En España «lo ha hecho todo el pueblo, y lo que el pueblo no ha podido hacer se ha quedado sin hacer». La conclusión que Ortega sacaba hace cien años de nuestra historia sigue siendo sugerente. No tanto por su (escasa) veracidad, sino porque resume una larga tradición de desencanto con las élites de nuestro país. Y la cuestión de las élites cobra especial relevancia en el día del homenaje a los miles de muertos de la pandemia. Al final, es muy difícil sostener que nuestras élites políticas y administrativas han estado a la altura de este desafío. No se trata de buena voluntad o de esfuerzo, sino de resultados. No estuvieron a la altura, sobre todo, en la prevención de lo que venía; el homenaje de hoy es a la vez un acto de justicia y la evidencia de un gigantesco desastre. Pero estos días comprobamos que tampoco han estado a la altura de la pospandemia. Tras varios meses gobernando bajo un estado de alarma, ni el Gobierno ni el Congreso han creado un marco homogéneo y eficaz para la gestión de los esperados rebrotes. Todo ha quedado al albur de las decisiones de dirigentes autonómicos, que se topan -como en Cataluña- con límites competenciales y con el problema de que vuelve a haber movilidad por todo el país. La improvisación rebasa, además, el problema de dónde y en qué momento es obligatorio ponerse la mascarilla. Hace semanas que se sabía que las elecciones gallegas y vascas se podían celebrar en una situación de rebrotes, y aún así las autoridades no decidieron nada mejor que prohibir a los infectados, 48 horas antes, el ejercicio de su derecho al voto.
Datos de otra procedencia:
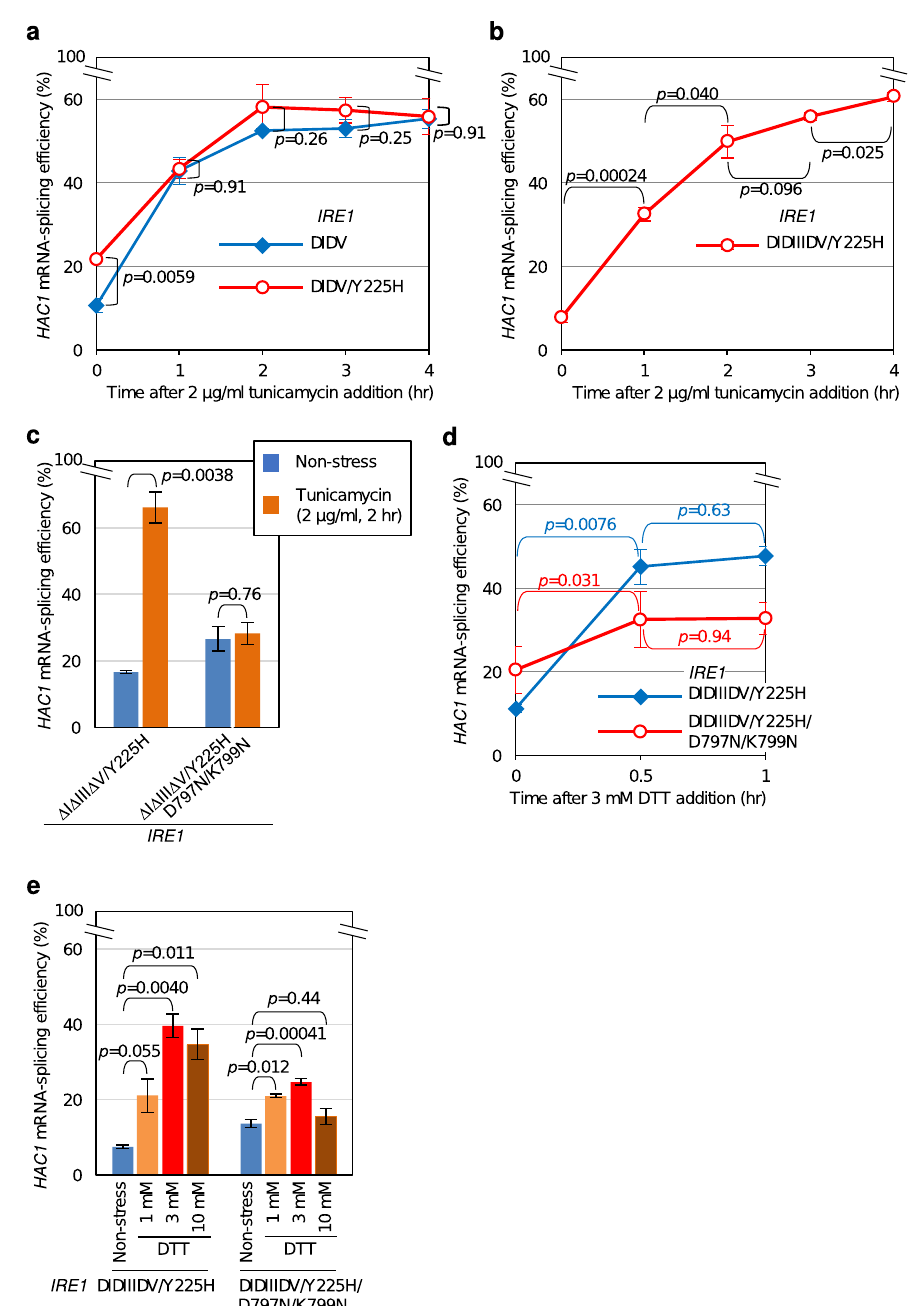
Figure 4. Effect of the D797N/K799N mutation on the ER-stress responsiveness of ΔIΔIIIΔV/Y225H Ire1. After being grown at 30 °C in SD medium, KMY1015 cells ( ire1Δ ) carrying the indicated mutant versions of the IRE1 plasmid pRS313-IRE1 were ER-stressed and checked for HAC1 -mRNA splicing efficiency using the RT-PCR technique. ( a and b ) Cells were cultured in the presence of 2 µg/mL tunicamycin for the indicated durations. ( c ) Cells were cultured in the presence of 2 µg/mL tunicamycin for 2 h or remained unstressed. ( d ) Cells were cultured in the presence of 3 mM DTT for the indicated durations. ( e ) Cells remained unstressed or were cultured in the presence of 1 or 3 mM DTT for 60 min or 10 mM DTT for 30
La frase de Ortega es sugerente, también, por su segunda parte: lo que el pueblo no ha hecho se ha quedado sin hacer. Esto adquiere un peso especial en una sociedad democrática que tiene mecanismos para ser exigente con sus élites. Sin embargo, parece que amplios sectores de nuestra ciudadanía han renunciado a esa exigencia. Se equipara la responsabilidad de un adolescente en un botellón con la de alguien que cobra un sueldo público. Se acepta el discurso oficial del «no se podía prever» como si nuestro Estado fuese un mero gestor de la Providencia. Se asume que el criterio con el que se debe juzgar a altos cargos es si parecen simpáticos en sus comparecencias. Se tolera que las autoridades respondan a su propia imprevisión con excesos arbitrarios. Quizá estamos en shock postraumático; o quizá nos baste con musitar, resignadamente, que más se perdió en el Covid.